Fertility Challenges In India: Examining Current Trends Of Infertility

Trends Of Infertility

Infertility is the inability of a body to reproduce by natural means. In a heterosexual relationship, infertility may be caused due to either male or female. It is defined to be a failure to achieve pregnancy after 12 months of regular unprotected intercourse.

Infertility and childlessness is a global problem affecting about 10-12 percent of married couples across the world. In India, the infertility rate is estimated between 4 and 16 by the World Health Organization. The cause of infertility and childlessness has a grievous impact on statistical analytics of the population.

The prevalence of infertility has caused psychological issues like mental suffering, anger, depression, and stress, and some social issues like isolation, partner violence, divorce, and societal rejection. However, infertility affects both men and women effectively.

Infertility In India

In the context of Indian culture, a woman’s ability to get pregnant and give birth is deemed to be crucial for her identity. In a childless family, the woman is more likely to get criticized for lacking children. They face discrimination and societal separation in their communities if their family is childless after a particular period. On the other hand, a man/woman can choose to have children after a certain period with the consent of their respective partner, but not for too long.

The rationale for Infertility differs from people, places, environment, and climatic conditions across the sub-continent. Some studies and surveys suggest that the infertility rate is high among women in urban areas. This is primarily because teenagers focus on high levels of educational aspirations which results in delayed marriages. While the lifestyle in urban areas promotes later marriages and age is futile for them, a survey by NFHS (National Family Health Survey) suggests that age is one of the most significant causes of infertility in the female reproductive system.

Primary Infertility

Primary Infertility

The inability to give live birth to any child even after several years of marriage is classified under primary infertility. When a married couple has not been able to conceive a child despite having unprotected intercourse for 12 months or more without any pregnancies, they often seek the guidance of fertility specialists and assisted reproductive technologies like IVF (In Vitro Fertilisation), IUI (Intrauterine Insemination) and/or fertility medications. Some of the causes of primary infertility are age, physical condition, health condition, style of living, environmental factors, and in some cases unidentified.

Secondary Infertility

The inability to give birth to an additional child after a year or more since having one or more children in the past is classified under secondary infertility. This refers to a despair situation when the couple is unable to conceive another pregnancy for a longer period than planned. It is time-consuming to understand the situation and the analysis of secondary infertility commences after a particular wait period is over.

The identification and treatment of secondary infertility involves a thorough observation of the causation of male and female reproductive medical history and health conditions. Secondary infertility can be attributed to different factors such as age, divergence in reproductive organs, previous birth-related complications, changes in the partner’s fertility, lifestyle, and health factors.

Childlessness In India

As per reports, 10-12 percent of couples in India are childless. ‘Childless’ is used to describe a couple or a parent who does not have children by birth, or hasn’t adopted any children, or if the child dies after birth. Childlessness can be a temporary state which may result from factors beyond infertility and living circumstances. Childlessness can be a choice. The term ‘childless’ means the absence of children. It can vary with individual preferences and aspects. 

In India, it is acceptable to be a childless couple. Just like any other couple, childless couples are free to design their lives however they want to see it. Focus on a career may lead some couples to go childless, while some opt to travel without the responsibilities of a parent and some couples may consider the fact of financial freedom keeping in mind the investment to raise children.
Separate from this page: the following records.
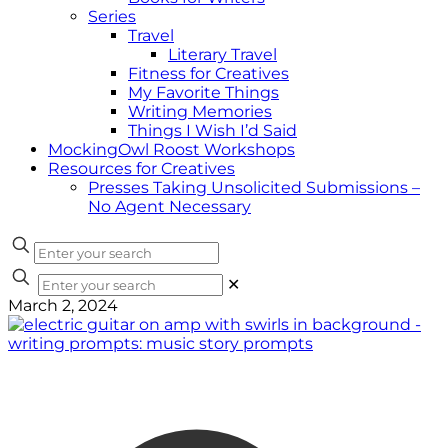
Series
Travel
Literary Travel
Fitness for Creatives
My Favorite Things
Writing Memories
Things I Wish I’d Said
MockingOwl Roost Workshops
Resources for Creatives
Presses Taking Unsolicited Submissions –
No Agent Necessary
✕
March 2, 2024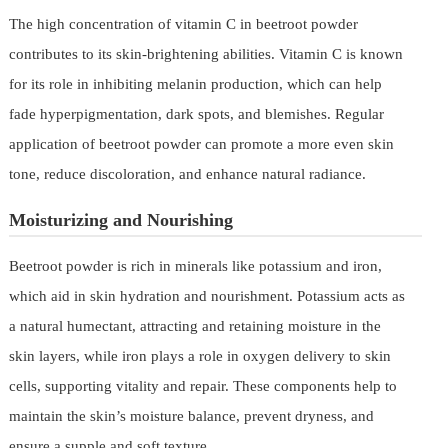
The high concentration of vitamin C in beetroot powder
contributes to its skin-brightening abilities. Vitamin C is known
for its role in inhibiting melanin production, which can help
fade hyperpigmentation, dark spots, and blemishes. Regular
application of beetroot powder can promote a more even skin
tone, reduce discoloration, and enhance natural radiance.
Moisturizing and Nourishing
Beetroot powder is rich in minerals like potassium and iron,
which aid in skin hydration and nourishment. Potassium acts as
a natural humectant, attracting and retaining moisture in the
skin layers, while iron plays a role in oxygen delivery to skin
cells, supporting vitality and repair. These components help to
maintain the skin’s moisture balance, prevent dryness, and
ensure a supple and soft texture.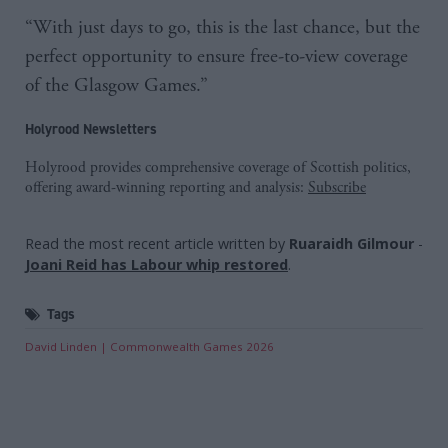
“With just days to go, this is the last chance, but the
perfect opportunity to ensure free-to-view coverage
of the Glasgow Games.”
Holyrood Newsletters
Holyrood provides comprehensive coverage of Scottish politics,
offering award-winning reporting and analysis:
Subscribe
Read the most recent article written by
Ruaraidh Gilmour
-
Joani Reid has Labour whip restored
.
Tags
David Linden
Commonwealth Games 2026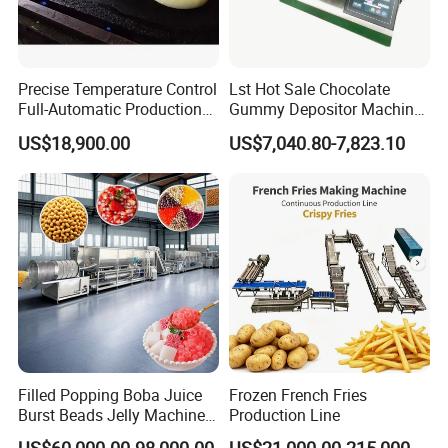
Precise Temperature Control
Lst Hot Sale Chocolate
Full-Automatic Production
Gummy Depositor Machine
Dorayaki Pancake
Hard Candy Molding
US$18,900.00
US$7,040.80-7,823.10
Production Line Machine
Machine
Product Parameters
Dry process model
LY65-S
LY85-S
LY95-S
Filled Popping Boba Juice
Frozen French Fries
Capacity
200-250kg/h
400-500kg/h
400-501kg/h
Burst Beads Jelly Machine
Production Line
Production Line
Main motor
45kw
90kw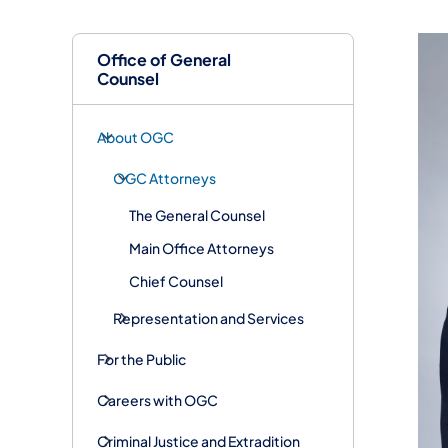
Office of General
Counsel
About OGC
OGC Attorneys
The General Counsel
Main Office Attorneys
Chief Counsel
Representation and Services
For the Public
Careers with OGC
Criminal Justice and Extradition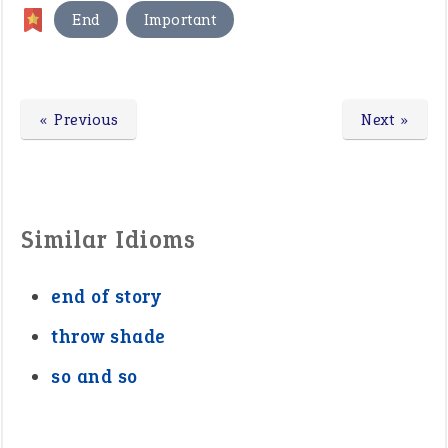
,
End
Important
« Previous
Next »
Similar Idioms
end of story
throw shade
so and so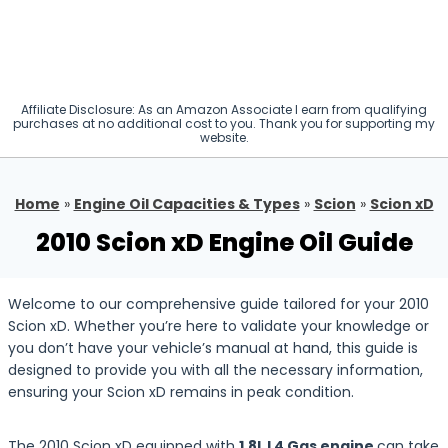
Affiliate Disclosure: As an Amazon Associate I earn from qualifying
purchases at no additional cost to you. Thank you for supporting my
website.
Home
»
Engine Oil Capacities & Types
»
Scion
»
Scion xD
2010 Scion xD Engine Oil Guide
Welcome to our comprehensive guide tailored for your 2010
Scion xD. Whether you’re here to validate your knowledge or
you don’t have your vehicle’s manual at hand, this guide is
designed to provide you with all the necessary information,
ensuring your Scion xD remains in peak condition.
The 2010 Scion xD equipped with
1.8L L4 Gas engine
can take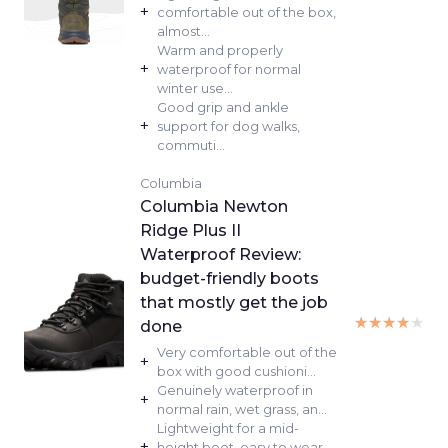
+
comfortable out of the box,
almost...
Warm and properly
+
waterproof for normal
winter use...
Good grip and ankle
+
support for dog walks,
commuti...
Columbia
Columbia Newton
Ridge Plus II
Waterproof Review:
budget-friendly boots
that mostly get the job
★★★★★
★★★★★
done
Very comfortable out of the
+
box with good cushioni...
Genuinely waterproof in
+
normal rain, wet grass, an...
Lightweight for a mid-
+
height boot, easy to wear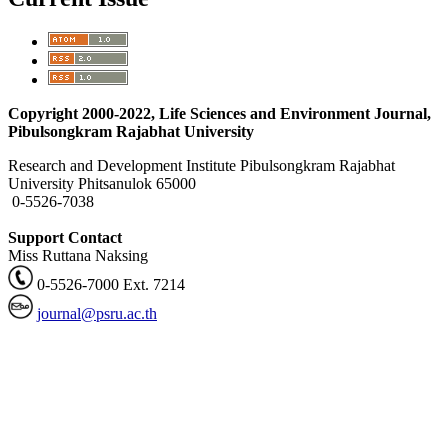
Copyright 2000-2022, Life Sciences and Environment Journal,
Pibulsongkram Rajabhat University
Research and Development Institute Pibulsongkram Rajabhat
University Phitsanulok 65000
0-5526-7038
Support Contact
Miss Ruttana Naksing
0-5526-7000 Ext. 7214
journal@psru.ac.th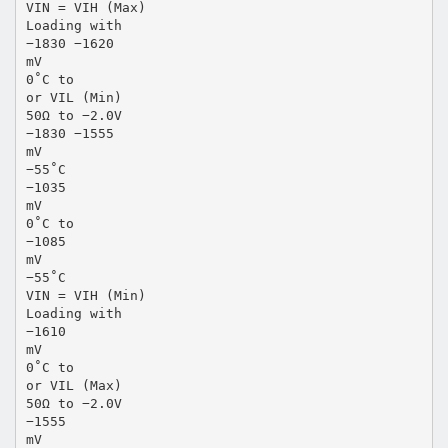
VIN = VIH (Max)
Loading with
−1830 −1620
mV
0˚C to
or VIL (Min)
50Ω to −2.0V
−1830 −1555
mV
−55˚C
−1035
mV
0˚C to
−1085
mV
−55˚C
VIN = VIH (Min)
Loading with
−1610
mV
0˚C to
or VIL (Max)
50Ω to −2.0V
−1555
mV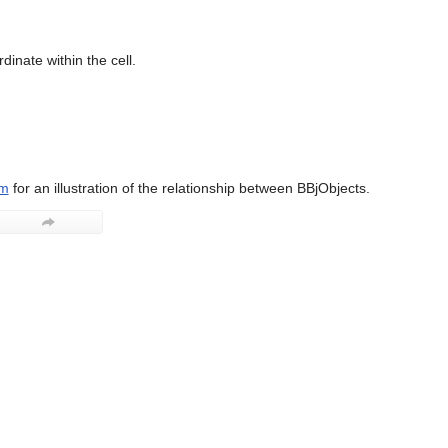
dinate within the cell.
am
for an illustration of the relationship between BBjObjects.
Some couples choose to be childless in fear of genetic diseases that they carry from their ancestors and few others may consider preventing their sexually transmitted diseases to their spouse. Reportedly, there are also many cases of womb abnormality which causes the risk of miscarriage and preterm birth depending on the shape of the womb.

A woman’s immune system is also involved in recurrent pregnancy loss and hormone abnormalities. Diseases like thyroid, diabetes, and obesity may also have impactful effects on the pregnancy period.

Data and Analytics

Data was collected on surveys based on the study of the overall population consisting of men and women aged between 15 and 50.

  • According to NFHS, the fertility rate in India is 2.0 children per woman.
  • According to WHO, the infertility rate in India varies from 3.9 to 16.8 percent depending on the age of marriage.
  • According to NFHS, the childlessness rate is 12 percent in India.
  • According to the Indian Society of Assisted Reproduction (ISAR), 10-14 percent of couples in India are affected with infertility as of 2022.
  • According to the National Health Family Survey (NFHS), 10-12 percent of couples are childless in India as of 2021.


The trends of infertility and childlessness have psychological and societal significance among married couples in India. Infertility and childlessness are related, yet distinct aspects of individuals and reproductive health conditions. It is important to recognize the factors and circumstances that are entangled, which can be personal or life circumstances. Conclusively, when an individual is infertile or childless, the value and fulfillment of their life must be respected and not criticized under any circumstances, whether they choose to be childless or infertile from medical conditions.